◆ **AIM OF THE TASK**
Give every line from the entries that contains "this".

◆ **DATASET RECORDS**
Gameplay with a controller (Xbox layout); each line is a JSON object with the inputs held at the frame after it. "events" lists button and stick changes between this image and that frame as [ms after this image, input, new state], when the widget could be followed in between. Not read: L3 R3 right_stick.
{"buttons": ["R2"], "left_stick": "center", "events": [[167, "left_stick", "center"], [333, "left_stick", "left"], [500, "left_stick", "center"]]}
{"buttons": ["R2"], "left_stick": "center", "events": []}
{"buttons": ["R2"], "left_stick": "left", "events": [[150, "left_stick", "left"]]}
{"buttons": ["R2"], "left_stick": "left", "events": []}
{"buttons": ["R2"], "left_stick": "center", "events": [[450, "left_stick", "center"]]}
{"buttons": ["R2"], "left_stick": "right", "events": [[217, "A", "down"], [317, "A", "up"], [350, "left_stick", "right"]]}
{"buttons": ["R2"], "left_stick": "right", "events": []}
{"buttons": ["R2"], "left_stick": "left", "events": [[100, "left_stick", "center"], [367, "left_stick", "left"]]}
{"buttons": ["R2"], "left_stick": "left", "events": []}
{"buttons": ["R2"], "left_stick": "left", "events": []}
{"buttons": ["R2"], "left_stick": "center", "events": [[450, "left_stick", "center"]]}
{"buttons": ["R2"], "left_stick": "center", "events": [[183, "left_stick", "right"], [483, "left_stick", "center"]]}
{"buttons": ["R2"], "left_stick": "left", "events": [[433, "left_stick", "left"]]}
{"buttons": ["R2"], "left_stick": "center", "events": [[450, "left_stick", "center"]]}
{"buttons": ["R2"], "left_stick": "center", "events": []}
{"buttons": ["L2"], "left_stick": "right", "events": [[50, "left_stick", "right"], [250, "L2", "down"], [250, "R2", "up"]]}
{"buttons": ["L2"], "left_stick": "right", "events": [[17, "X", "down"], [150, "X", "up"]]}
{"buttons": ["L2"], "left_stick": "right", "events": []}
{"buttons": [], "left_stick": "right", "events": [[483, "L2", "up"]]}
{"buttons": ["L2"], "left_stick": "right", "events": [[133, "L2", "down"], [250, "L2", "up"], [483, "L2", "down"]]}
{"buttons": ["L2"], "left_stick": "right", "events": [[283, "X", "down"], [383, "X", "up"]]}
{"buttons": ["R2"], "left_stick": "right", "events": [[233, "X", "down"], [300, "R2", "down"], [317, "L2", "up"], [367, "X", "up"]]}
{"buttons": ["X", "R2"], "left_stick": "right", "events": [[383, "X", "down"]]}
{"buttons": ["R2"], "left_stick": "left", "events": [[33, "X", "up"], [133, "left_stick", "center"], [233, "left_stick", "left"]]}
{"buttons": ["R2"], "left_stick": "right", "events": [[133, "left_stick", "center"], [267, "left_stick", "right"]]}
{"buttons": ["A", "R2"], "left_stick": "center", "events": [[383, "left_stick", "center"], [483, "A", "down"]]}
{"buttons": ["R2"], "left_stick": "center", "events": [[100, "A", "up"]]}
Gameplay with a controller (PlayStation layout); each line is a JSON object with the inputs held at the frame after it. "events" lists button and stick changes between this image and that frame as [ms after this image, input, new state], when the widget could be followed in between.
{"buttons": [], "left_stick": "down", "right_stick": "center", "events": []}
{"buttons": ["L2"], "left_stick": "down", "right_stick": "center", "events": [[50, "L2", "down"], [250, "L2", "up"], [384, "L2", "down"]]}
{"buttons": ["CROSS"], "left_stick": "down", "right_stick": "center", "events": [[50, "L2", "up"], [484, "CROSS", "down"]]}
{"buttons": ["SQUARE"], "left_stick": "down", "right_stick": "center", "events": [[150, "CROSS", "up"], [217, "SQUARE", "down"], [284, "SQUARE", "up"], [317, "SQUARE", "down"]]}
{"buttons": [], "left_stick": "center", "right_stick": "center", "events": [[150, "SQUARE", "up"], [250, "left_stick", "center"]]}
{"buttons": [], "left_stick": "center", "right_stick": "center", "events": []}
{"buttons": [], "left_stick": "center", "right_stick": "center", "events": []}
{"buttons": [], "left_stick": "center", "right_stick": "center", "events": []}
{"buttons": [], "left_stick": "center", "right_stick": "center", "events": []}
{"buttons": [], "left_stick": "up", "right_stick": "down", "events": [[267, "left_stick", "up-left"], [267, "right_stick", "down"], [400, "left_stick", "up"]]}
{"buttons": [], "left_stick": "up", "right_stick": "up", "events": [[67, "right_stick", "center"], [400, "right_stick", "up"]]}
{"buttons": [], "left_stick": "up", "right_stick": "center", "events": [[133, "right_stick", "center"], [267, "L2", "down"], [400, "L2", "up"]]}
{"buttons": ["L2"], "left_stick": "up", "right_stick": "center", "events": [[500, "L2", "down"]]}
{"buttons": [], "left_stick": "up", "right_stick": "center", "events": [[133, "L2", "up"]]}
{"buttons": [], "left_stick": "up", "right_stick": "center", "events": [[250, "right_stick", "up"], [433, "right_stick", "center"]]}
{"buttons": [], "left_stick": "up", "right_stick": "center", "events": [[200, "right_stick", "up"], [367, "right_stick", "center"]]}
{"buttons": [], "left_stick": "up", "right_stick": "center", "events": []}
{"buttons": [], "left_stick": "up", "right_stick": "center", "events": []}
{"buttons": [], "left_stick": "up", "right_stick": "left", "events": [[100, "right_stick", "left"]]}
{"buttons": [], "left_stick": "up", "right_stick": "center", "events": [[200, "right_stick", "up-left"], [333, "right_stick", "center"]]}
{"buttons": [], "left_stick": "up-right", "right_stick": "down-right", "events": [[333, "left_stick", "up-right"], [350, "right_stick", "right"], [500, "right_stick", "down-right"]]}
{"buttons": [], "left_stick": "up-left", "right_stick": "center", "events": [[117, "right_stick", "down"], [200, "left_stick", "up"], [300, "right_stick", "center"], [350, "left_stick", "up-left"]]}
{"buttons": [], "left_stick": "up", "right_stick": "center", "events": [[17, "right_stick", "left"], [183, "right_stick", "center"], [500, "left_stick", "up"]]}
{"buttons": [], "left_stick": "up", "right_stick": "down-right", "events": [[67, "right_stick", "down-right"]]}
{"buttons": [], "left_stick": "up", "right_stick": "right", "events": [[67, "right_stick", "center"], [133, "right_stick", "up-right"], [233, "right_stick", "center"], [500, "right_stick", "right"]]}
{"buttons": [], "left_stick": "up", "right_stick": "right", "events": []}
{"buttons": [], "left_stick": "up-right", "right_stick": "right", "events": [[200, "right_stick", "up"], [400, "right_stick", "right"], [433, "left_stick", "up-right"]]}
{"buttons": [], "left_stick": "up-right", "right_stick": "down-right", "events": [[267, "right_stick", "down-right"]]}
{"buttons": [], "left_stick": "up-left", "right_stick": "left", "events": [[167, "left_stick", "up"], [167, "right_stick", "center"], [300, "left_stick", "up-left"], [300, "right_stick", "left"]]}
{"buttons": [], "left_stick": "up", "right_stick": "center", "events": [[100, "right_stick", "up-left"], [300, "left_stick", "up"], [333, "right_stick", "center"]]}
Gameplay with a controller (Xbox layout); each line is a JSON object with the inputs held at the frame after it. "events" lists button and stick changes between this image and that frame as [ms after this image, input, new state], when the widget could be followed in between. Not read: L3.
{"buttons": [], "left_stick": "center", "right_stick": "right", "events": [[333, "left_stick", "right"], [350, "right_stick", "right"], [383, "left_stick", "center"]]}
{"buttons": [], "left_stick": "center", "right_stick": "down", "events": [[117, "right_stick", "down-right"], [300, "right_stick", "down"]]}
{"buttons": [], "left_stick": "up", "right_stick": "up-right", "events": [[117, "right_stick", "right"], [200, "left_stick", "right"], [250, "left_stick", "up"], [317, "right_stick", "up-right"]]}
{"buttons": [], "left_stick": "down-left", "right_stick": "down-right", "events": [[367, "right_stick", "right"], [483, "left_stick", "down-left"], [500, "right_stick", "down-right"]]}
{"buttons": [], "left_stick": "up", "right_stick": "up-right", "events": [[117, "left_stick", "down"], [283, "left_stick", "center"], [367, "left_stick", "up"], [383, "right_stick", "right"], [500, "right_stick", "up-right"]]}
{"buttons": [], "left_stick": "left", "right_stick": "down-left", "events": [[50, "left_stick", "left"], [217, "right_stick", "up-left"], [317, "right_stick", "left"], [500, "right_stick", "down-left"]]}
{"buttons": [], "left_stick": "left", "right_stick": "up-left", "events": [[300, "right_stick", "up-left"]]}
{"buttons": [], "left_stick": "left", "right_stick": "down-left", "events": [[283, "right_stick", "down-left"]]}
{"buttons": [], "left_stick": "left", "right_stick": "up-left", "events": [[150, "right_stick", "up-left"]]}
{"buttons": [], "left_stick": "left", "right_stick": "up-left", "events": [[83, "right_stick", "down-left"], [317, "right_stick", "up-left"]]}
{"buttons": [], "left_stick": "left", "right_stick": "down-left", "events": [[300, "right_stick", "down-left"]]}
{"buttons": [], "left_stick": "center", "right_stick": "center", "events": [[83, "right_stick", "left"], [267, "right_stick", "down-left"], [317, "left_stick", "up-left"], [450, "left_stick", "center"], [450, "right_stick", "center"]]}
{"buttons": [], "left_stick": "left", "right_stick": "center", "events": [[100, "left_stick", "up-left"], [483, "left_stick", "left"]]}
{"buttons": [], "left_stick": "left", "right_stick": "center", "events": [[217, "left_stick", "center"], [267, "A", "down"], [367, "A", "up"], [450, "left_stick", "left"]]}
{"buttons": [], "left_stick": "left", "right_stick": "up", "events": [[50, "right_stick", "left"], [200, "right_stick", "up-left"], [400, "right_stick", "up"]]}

◆ **ANSWER SECTION**
Gameplay with a controller (Xbox layout); each line is a JSON object with the inputs held at the frame after it. "events" lists button and stick changes between this image and that frame as [ms after this image, input, new state], when the widget could be followed in between. Not read: L3 R3 right_stick.
Gameplay with a controller (PlayStation layout); each line is a JSON object with the inputs held at the frame after it. "events" lists button and stick changes between this image and that frame as [ms after this image, input, new state], when the widget could be followed in between.
Gameplay with a controller (Xbox layout); each line is a JSON object with the inputs held at the frame after it. "events" lists button and stick changes between this image and that frame as [ms after this image, input, new state], when the widget could be followed in between. Not read: L3.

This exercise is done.